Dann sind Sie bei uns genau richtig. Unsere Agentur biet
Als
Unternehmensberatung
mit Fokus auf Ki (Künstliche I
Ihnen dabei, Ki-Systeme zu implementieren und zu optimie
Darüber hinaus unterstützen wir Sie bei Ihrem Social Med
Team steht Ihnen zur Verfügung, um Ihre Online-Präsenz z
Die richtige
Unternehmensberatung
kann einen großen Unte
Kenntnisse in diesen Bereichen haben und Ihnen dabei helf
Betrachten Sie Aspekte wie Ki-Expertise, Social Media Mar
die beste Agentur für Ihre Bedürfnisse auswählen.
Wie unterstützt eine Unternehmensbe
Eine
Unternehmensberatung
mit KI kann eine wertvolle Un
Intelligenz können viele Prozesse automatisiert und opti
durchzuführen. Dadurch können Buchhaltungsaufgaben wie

####

Reproduce every line of the material above, keeping each line's wording, spelling, and line breaks unchanged.

[Exercise answer]
Dann sind Sie bei uns genau richtig. Unsere Agentur biet
Als
Unternehmensberatung
mit Fokus auf Ki (Künstliche I
Ihnen dabei, Ki-Systeme zu implementieren und zu optimie
Darüber hinaus unterstützen wir Sie bei Ihrem Social Med
Team steht Ihnen zur Verfügung, um Ihre Online-Präsenz z
Die richtige
Unternehmensberatung
kann einen großen Unte
Kenntnisse in diesen Bereichen haben und Ihnen dabei helf
Betrachten Sie Aspekte wie Ki-Expertise, Social Media Mar
die beste Agentur für Ihre Bedürfnisse auswählen.
Wie unterstützt eine Unternehmensbe
Eine
Unternehmensberatung
mit KI kann eine wertvolle Un
Intelligenz können viele Prozesse automatisiert und opti
durchzuführen. Dadurch können Buchhaltungsaufgaben wie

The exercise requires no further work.